Let me briefly offer two pieces of evidence that at least some of our traditional moral values possess these characteristics. First, many of these values are nearly universally subscribed to. This is the conclusion C.S. Lewis reached after surveying the moral codes of the ancient Egyptians, Jews, Babylonians, Hindus, Chinese, Greeks, Romans, and Christians. As he writes, “[T]hough there are differences between the moral ideas of one time or country and those of another, the differences are not really very great—not nearly so great as most people imagine—and you can recognize the same law running through them all” [C.S. Lewis, Mere Christianity (New York: Macmillan Publishing, 1943; reprint, New York: Macmillan Publishing, 1986), 10]. For instance, “Men have differed as regards what people you ought to be unselfish to—whether it was only your own family, or your fellow countrymen, or everyone. But they have always agreed that you ought not to put yourself first. Selfishness has never been admired. Men have differed as to whether you should have one wife or four. But they have always agreed that you must not simply have any woman you liked” [Ibid., 5]. Moreover, the anthropological discoveries made over the past hundred years have shown that similar basic moral principles can be found in all cultures. As anthropologist Clyde Kluckhohn writes, “Every culture has a concept of murder, distinguishing this from execution, killing in war, and other ‘justified homicides.’ The notions of incest and other regulations upon sexual behavior, the prohibitions upon untruth under defined circumstances, of restitution and reciprocity, of mutual obligations between parents and children—these and many other moral concepts are altogether universal” [Clyde Kluckhohn, “Ethical Relativity: Sic et Non,” Journal of Philosophy, LII (1955); quoted in Louis Pojman, Moral Philosophy (Indianapolis: Hackett Publishing, 1998), 45].

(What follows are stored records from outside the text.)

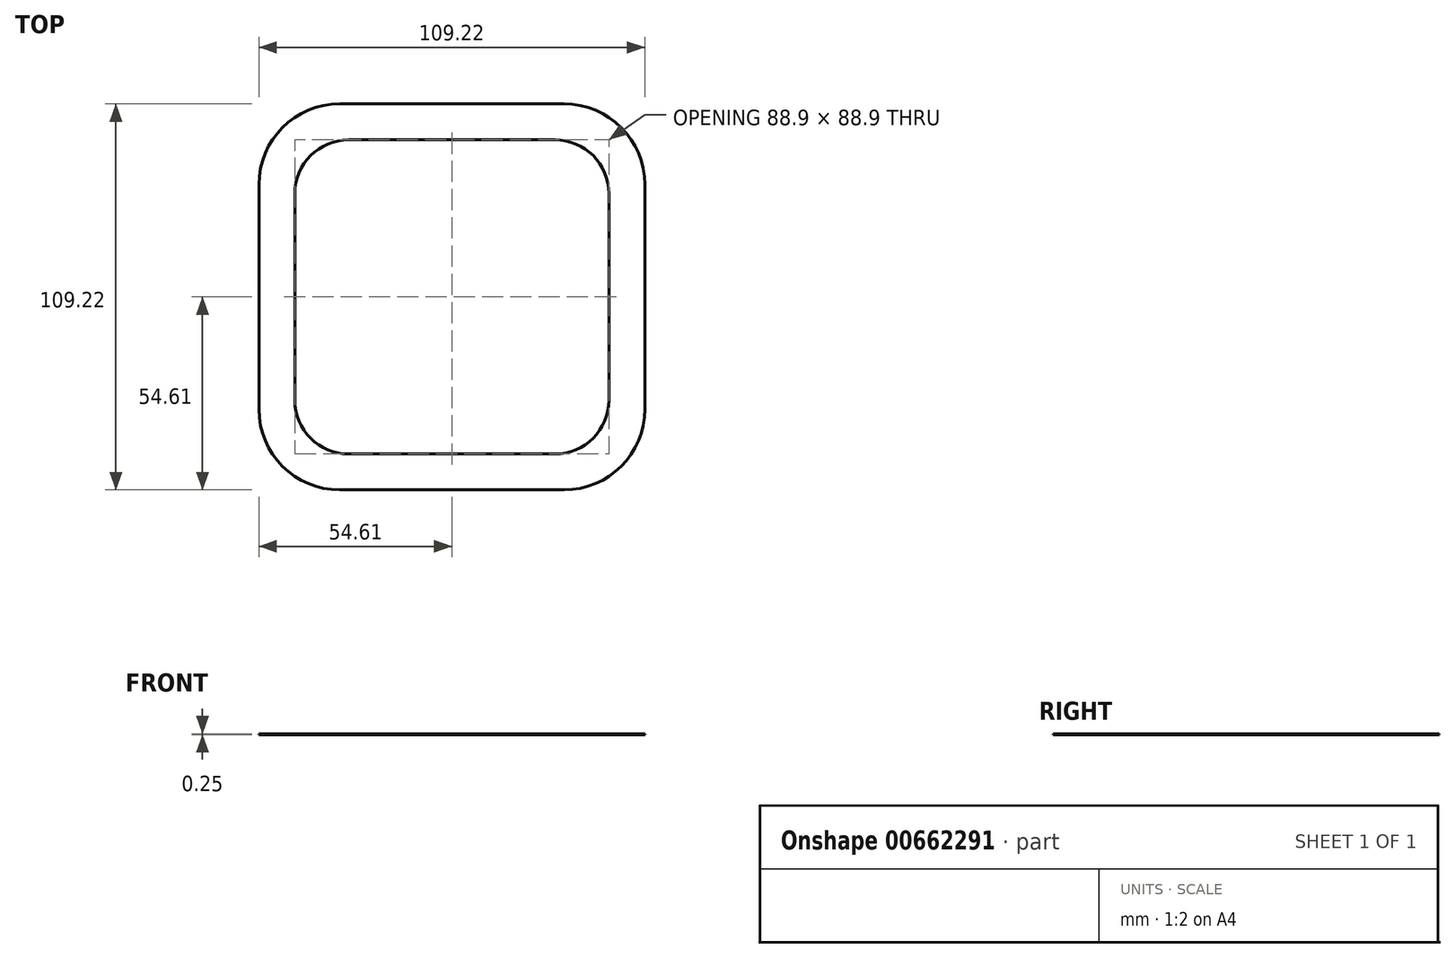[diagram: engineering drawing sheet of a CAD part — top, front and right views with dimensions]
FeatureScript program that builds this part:
annotation { "Feature Type Name" : "Feature", "Feature Type Description" : "" }
export const myFeature = defineFeature(function(context is Context, id is Id, definition is map)
    precondition{}
    {
        {
            var Q0;
            Q0=qCreatedBy(makeId("Top.planeOp"),FACE);
            var sketch = newSketch(context, id + "F0", { "sketchPlane" : qUnion([Q0])});
            skLineSegment(sketch, "E0.bottom", {"start": v(29.21, -44.45) * mm, "end": v(-29.21, -44.45) * mm});
            skLineSegment(sketch, "E0.top", {"start": v(29.21, 44.45) * mm, "end": v(-29.21, 44.45) * mm});
            skLineSegment(sketch, "E0.left", {"start": v(44.45, -29.21) * mm, "end": v(44.45, 29.21) * mm});
            skLineSegment(sketch, "E0.right", {"start": v(-44.45, -29.21) * mm, "end": v(-44.45, 29.21) * mm});
            skPoint(sketch, "E0.middle", {"position": v(0, 0) * mm});
            skPoint(sketch, "E1.visualSharp", {"position": v(-44.45, -44.45) * mm});
            skArc(sketch, "E1.filletArc", {"start": v(-44.45, -29.21) * mm, "mid": v(-39.99, -39.99) * mm, "end": v(-29.21, -44.45) * mm});
            skPoint(sketch, "E2.visualSharp", {"position": v(-44.45, 44.45) * mm});
            skArc(sketch, "E2.filletArc", {"start": v(-29.21, 44.45) * mm, "mid": v(-39.99, 39.99) * mm, "end": v(-44.45, 29.21) * mm});
            skPoint(sketch, "E3.visualSharp", {"position": v(44.45, 44.45) * mm});
            skArc(sketch, "E3.filletArc", {"start": v(44.45, 29.21) * mm, "mid": v(39.99, 39.99) * mm, "end": v(29.21, 44.45) * mm});
            skPoint(sketch, "E4.visualSharp", {"position": v(44.45, -44.45) * mm});
            skArc(sketch, "E4.filletArc", {"start": v(29.21, -44.45) * mm, "mid": v(39.99, -39.99) * mm, "end": v(44.45, -29.21) * mm});
            skLineSegment(sketch, "E5.bottom", {"start": v(31.75, -54.61) * mm, "end": v(-31.75, -54.61) * mm});
            skLineSegment(sketch, "E5.top", {"start": v(31.75, 54.61) * mm, "end": v(-31.75, 54.6) * mm});
            skLineSegment(sketch, "E5.left", {"start": v(54.61, -31.75) * mm, "end": v(54.61, 31.75) * mm});
            skLineSegment(sketch, "E5.right", {"start": v(-54.61, -31.75) * mm, "end": v(-54.61, 31.75) * mm});
            skPoint(sketch, "E6.visualSharp", {"position": v(-54.61, 54.6) * mm});
            skArc(sketch, "E6.filletArc", {"start": v(-31.75, 54.61) * mm, "mid": v(-47.91, 47.91) * mm, "end": v(-54.61, 31.75) * mm});
            skPoint(sketch, "E7.visualSharp", {"position": v(-54.61, -54.61) * mm});
            skArc(sketch, "E7.filletArc", {"start": v(-54.61, -31.75) * mm, "mid": v(-47.91, -47.91) * mm, "end": v(-31.75, -54.61) * mm});
            skPoint(sketch, "E8.visualSharp", {"position": v(54.6, -54.6) * mm});
            skArc(sketch, "E8.filletArc", {"start": v(31.75, -54.61) * mm, "mid": v(47.91, -47.91) * mm, "end": v(54.61, -31.75) * mm});
            skPoint(sketch, "E9.visualSharp", {"position": v(54.61, 54.61) * mm});
            skArc(sketch, "E9.filletArc", {"start": v(54.61, 31.75) * mm, "mid": v(47.91, 47.91) * mm, "end": v(31.75, 54.61) * mm});
            skSolve(sketch);
        }
        {
            var Q0;
            Q0=qSketchRegion(id+"F0",true);
            extrude(context, id + "F1", {"entities" : qUnion([Q0]), "depth" : 0.25 * mm});
        }
    });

Second, many of our traditional values are principles that humans, beginning at an early age, just can’t seem to disbelieve. One evidence Lewis gives for this is that even those who claim that morality is subjective are unable to actually hold to their subjectivism. As he writes, “He [the subjectivist] may break his promise to you, but if you try breaking one to him he will be complaining ‘It’s not fair’ before you can say Jack Robinson” [Lewis, Mere Christianity, 5]. Similarly, those who attempt to reject traditional morality and create their own values reveal that they believe in traditional morality by the fact that the new values they create are derived from traditional morality. A prime example of this is Friedrich Nietzsche, who perhaps came as close as any other philosopher to actually rejecting traditional morality. Although he would have certainly denied it, Nietzsche fervently held to many traditional moral values. For instance, he condemned “Christian morality” by appealing to a number of traditional moral values which he believed Christian morality violated—e.g., he condemned the Christian values of charity, equality, and justice because he believed Christians only preached and practiced these values because they were filled with hatred and resentment towards the “strong,” and because they hoped they could execute revenge on the strong by preaching and practicing these values. Likewise, he seemed to criticize the Christian value of humility because he believed that those who attempted to practice it were generally disingenuous.

[iv] We should note that, like the principle of non-aggression, the majority of our most deeply held moral precepts are not universally valid. Take the prohibition against lying, for instance. Though most of us would be quick to say that lying is wrong, if push came to shove, we would admit that there are times when people are morally obligated to lie—for example, when the authorities came to Corrie ten Boom’s front door during World War II and asked if she was hiding any Jews. This, of course, does not mean that our precept against lying should be scrapped, only that it is generally, not universally, valid.

[v] Rothbard, For a New Liberty: The Libertarian Manifesto, 28-29.